How you heard about Elm:
A couple of years ago I was introduced to Haskell and FP in general (of which I never heard of, but I wish I did 20y-ish ago) by Cardano (a story for another time). While delving deeper and watching a lot of videos about FP and Haskell, I stumbled upon From Rails to Elm and Haskell. “Whaaaaaaaat!?!?” - I was hooked.
Moment you were convinced:
In all of the above I learned HTML/CSS and some JavaScript. I’ve always liked to make stuff and my websites needed some love. So I learned the technolgies to make them. I loved it and I was set on the path of becoming a web developer. Once again, I had to "Hell I just stick with systems", after learning about the insane amount of collateral technology attached to Js, and after realizing that nobody would hire a junior developer in his 40s.

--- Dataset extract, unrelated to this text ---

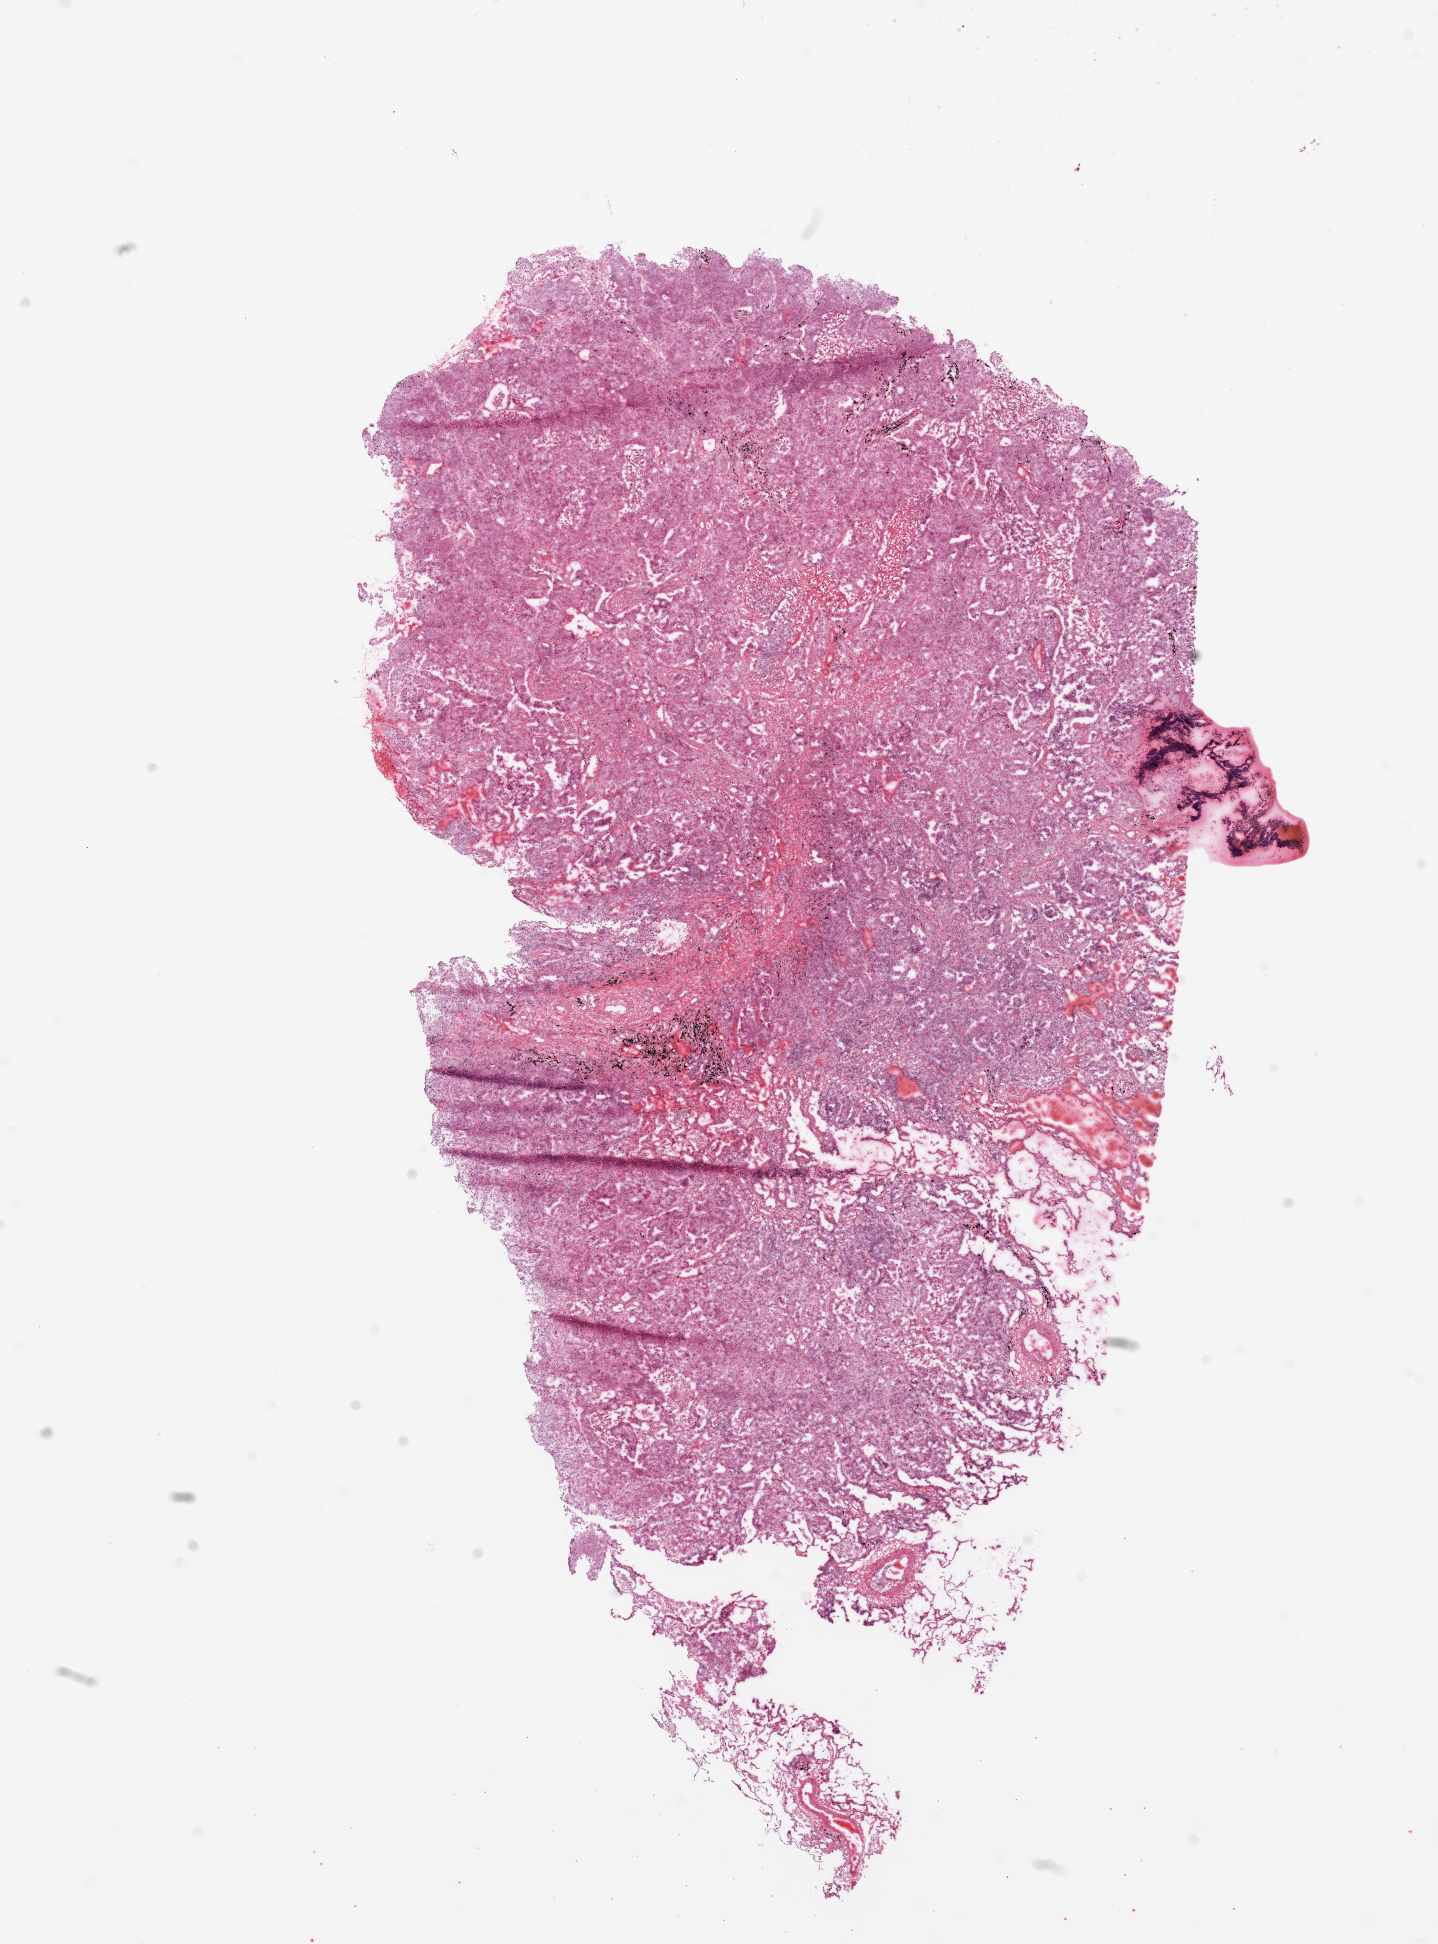
H&E whole-slide image — shown as a low-resolution overview of the whole scanned area (about 11.6 x 15.7 mm), frozen section, lung, primary tumour sample. Male, age 62 years at initial diagnosis. Slide review estimates, as recorded: tumour nuclei 80%, necrosis 5%.
AJCC pathologic stage: IA. Diagnosis: Squamous cell carcinoma, NOS.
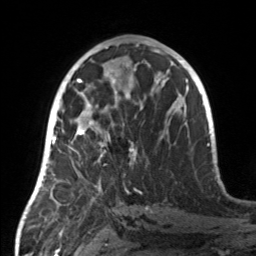
Breast MRI, one axial slice. Position 74 of 160 along the scan axis. Cropped to one breast. Dynamic contrast-enhanced series, time point 2 of 7 at this slice position (early post-contrast). 3 T. TE 1.7 ms, TR 4.6 ms. 1 mm slice thickness. 256 × 256 image matrix, field of view 160 × 160 mm. Female patient.
Structures marked on this image (semi-automatically segmented with operator editing):
- enhancing-tissue mask used for the functional tumour volume (all voxels passing the contrast-enhancement thresholds inside the analysis volume; usually the tumour): box from (x=55, y=107) to (x=135, y=184) px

What convinced me (a non-professional) of Elm is a mix of things:
- functional, delightful, and thoughtful
- one consistent framework and one consistent language to learn for life
- its assurances and solid choices.
I’m sure that as I go on with my learning of Elm and FP, some thing in my idealized “fp-world dream” will shatter along the way and that I will struggle with theory. So far so good, though. I’m still in love, and very much determined to go past the struggles. I still hope that learning Elm and FP will give me an edge (as opposed to chasing 20y lost time in OOP and Js ecosystem) in finally becoming a developer. Wish me luck!